What interpretability is
AI interpretability is the field devoted to understanding what is actually happening inside a neural network — not just what it predicts, but why and how. Modern models like large language models are enormous webs of billions of numbers, and even the engineers who build them cannot fully explain any specific output. Interpretability (also called explainable AI, or XAI) tries to crack open that black box, turning an opaque statistical process into something humans can inspect, audit, and trust. As AI is deployed in high-stakes settings, being able to explain a model’s behaviour becomes both a practical and a safety necessity.
Mechanistic interpretability: reverse-engineering the model
The most ambitious approach is mechanistic interpretability, which aims to reverse-engineer the internal algorithms a network has learned. Researchers study circuits — small groups of neurons and attention heads that work together to implement a specific behaviour, such as detecting that a pronoun refers to a particular noun, or copying a token seen earlier in the context. Famous findings include “induction heads” that learn to continue repeated patterns. The dream is a gears-level, causal account of how a model computes a behaviour, which would let us predict and edit its reasoning rather than just observe outputs.
Post-hoc methods: explaining one prediction at a time
A more practical and widely used family is post-hoc interpretability, which explains an individual prediction from the outside without dissecting the model’s internals. SHAP (based on Shapley values from game theory) and LIME (which fits a simple, local model around a single prediction) both estimate how much each input feature contributed to the output. These methods are model-agnostic and easy to apply, but they produce attributions — which inputs mattered — rather than a true description of the internal computation, and they can be unstable or misleading if used carelessly.
Probing classifiers and representation analysis
Between the two sits probing: training a small, simple classifier on a model’s internal activations to test whether a particular piece of information is represented there.
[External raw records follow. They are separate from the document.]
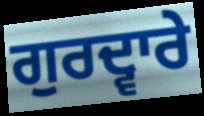
ਗੁਰਦ੍ਵਾਰੇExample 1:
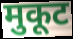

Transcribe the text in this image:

मुकूट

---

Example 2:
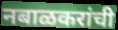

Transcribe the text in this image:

नबाळकरांची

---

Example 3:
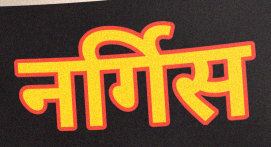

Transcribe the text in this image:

नर्गिस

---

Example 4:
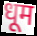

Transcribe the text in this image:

धूम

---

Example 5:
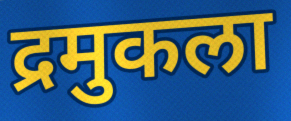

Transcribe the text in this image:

द्रमुकलाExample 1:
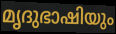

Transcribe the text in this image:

മൃദുഭാഷിയും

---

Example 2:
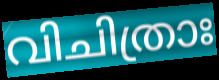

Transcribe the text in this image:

വിചിത്രാഃ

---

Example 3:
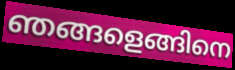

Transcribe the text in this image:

ഞങ്ങളെങ്ങിനെ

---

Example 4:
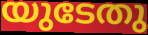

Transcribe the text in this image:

യുടേതു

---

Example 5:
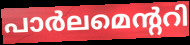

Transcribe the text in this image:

പാർലമെന്ററി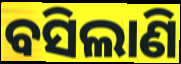
ବସିଲାଣିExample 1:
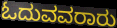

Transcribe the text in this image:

ಓದುವವರಾರು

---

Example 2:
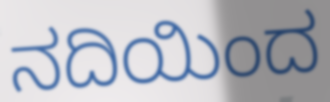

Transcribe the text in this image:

ನದಿಯಿಂದ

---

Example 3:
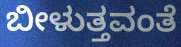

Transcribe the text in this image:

ಬೀಳುತ್ತವಂತೆ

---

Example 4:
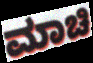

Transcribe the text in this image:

ಮಾಚಿ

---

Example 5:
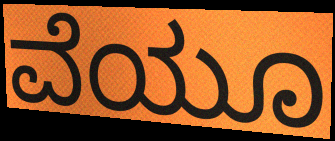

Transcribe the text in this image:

ವೆಯೂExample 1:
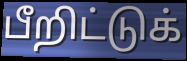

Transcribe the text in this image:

பீறிட்டுக்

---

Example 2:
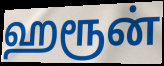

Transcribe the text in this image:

ஹரூன்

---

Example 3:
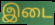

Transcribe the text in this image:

இடை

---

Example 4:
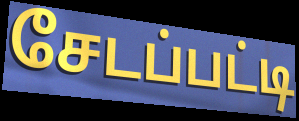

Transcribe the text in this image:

சேடப்பட்டி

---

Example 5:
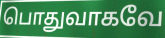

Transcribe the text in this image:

பொதுவாகவேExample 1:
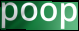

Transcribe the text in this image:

poop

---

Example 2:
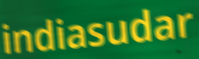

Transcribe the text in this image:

indiasudar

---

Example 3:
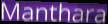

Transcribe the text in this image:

Manthara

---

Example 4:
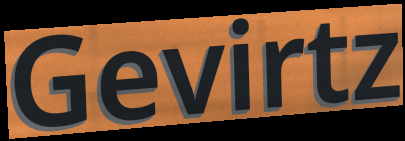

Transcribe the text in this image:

Gevirtz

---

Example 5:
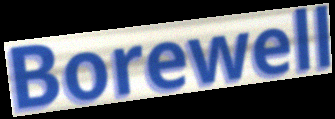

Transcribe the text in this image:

Borewell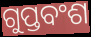
ଗୁପ୍ତବଂଶ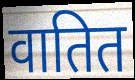
वातितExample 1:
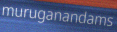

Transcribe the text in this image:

muruganandams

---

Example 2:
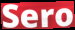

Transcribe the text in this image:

Sero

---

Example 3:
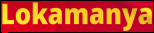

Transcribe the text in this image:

Lokamanya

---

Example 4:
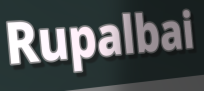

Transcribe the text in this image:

Rupalbai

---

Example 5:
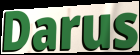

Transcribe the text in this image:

Darus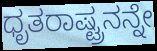
ಧೃತರಾಷ್ಟ್ರನನ್ನೇ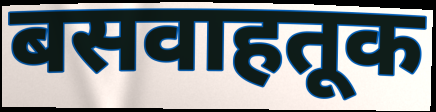
बसवाहतूकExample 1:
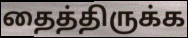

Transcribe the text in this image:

தைத்திருக்க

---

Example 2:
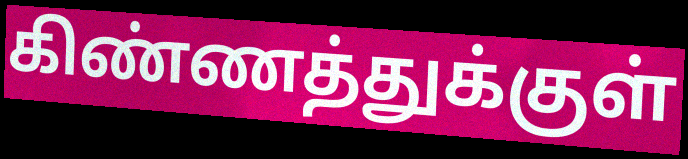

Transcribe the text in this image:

கிண்ணத்துக்குள்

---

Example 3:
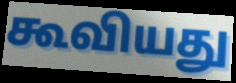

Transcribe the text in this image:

கூவியது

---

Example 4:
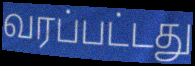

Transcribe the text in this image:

வரப்பட்டது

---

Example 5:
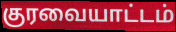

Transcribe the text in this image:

குரவையாட்டம்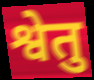
श्वेतु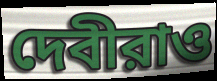
দেবীরাও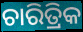
ଚାରିତ୍ରିକ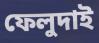
ফেলুদাই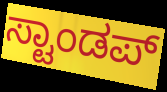
ಸ್ಟಾಂಡಪ್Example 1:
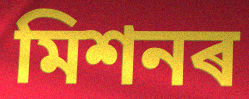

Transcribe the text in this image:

মিশনৰ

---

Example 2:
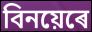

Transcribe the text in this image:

বিনয়েৰে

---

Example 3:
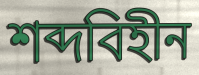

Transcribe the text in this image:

শব্দবিহীন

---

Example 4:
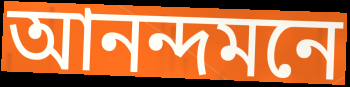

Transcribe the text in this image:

আনন্দমনে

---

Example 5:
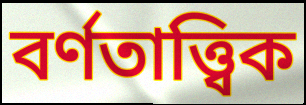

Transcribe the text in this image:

বৰ্ণতাত্ত্বিকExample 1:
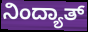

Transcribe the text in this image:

ನಿಂದ್ಯಾತ್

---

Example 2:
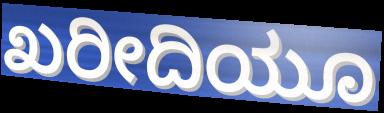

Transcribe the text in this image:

ಖರೀದಿಯೂ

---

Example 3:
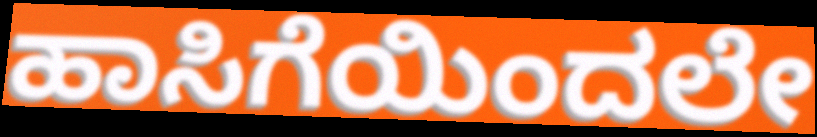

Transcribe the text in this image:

ಹಾಸಿಗೆಯಿಂದಲೇ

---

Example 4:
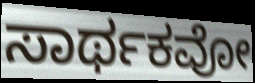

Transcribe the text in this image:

ಸಾರ್ಥಕವೋ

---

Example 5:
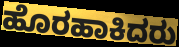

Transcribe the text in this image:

ಹೊರಹಾಕಿದರು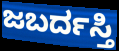
ಜಬರ್ದಸ್ತಿ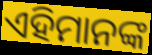
ଏହିମାନଙ୍କ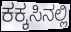
ಕಕ್ಕಸಿನಲ್ಲಿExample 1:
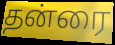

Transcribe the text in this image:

தன்ரை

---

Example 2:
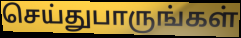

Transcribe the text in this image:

செய்துபாருங்கள்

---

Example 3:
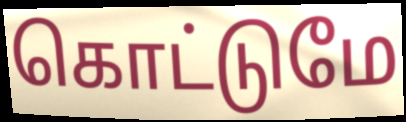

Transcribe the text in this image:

If a probe can read, say, part-of-speech or sentiment off a hidden layer, that suggests the model encodes that concept at that point. Probing helps map what information lives where inside a network, complementing mechanistic work that asks how that information is used.
Why interpretability is a safety priority
Interpretability is widely regarded as one of the load-bearing pillars of AI safety. If we can see a model’s internal reasoning, we can catch deception, hidden capabilities, or unsafe behaviour before they reach users, and we can debug and correct models with real confidence rather than guesswork. The alternative — judging ever more powerful systems only by their outputs — risks missing failures that are invisible from the outside. That is why leading labs invest heavily in interpretability research, even though a complete understanding of large models remains a hard, unsolved problem.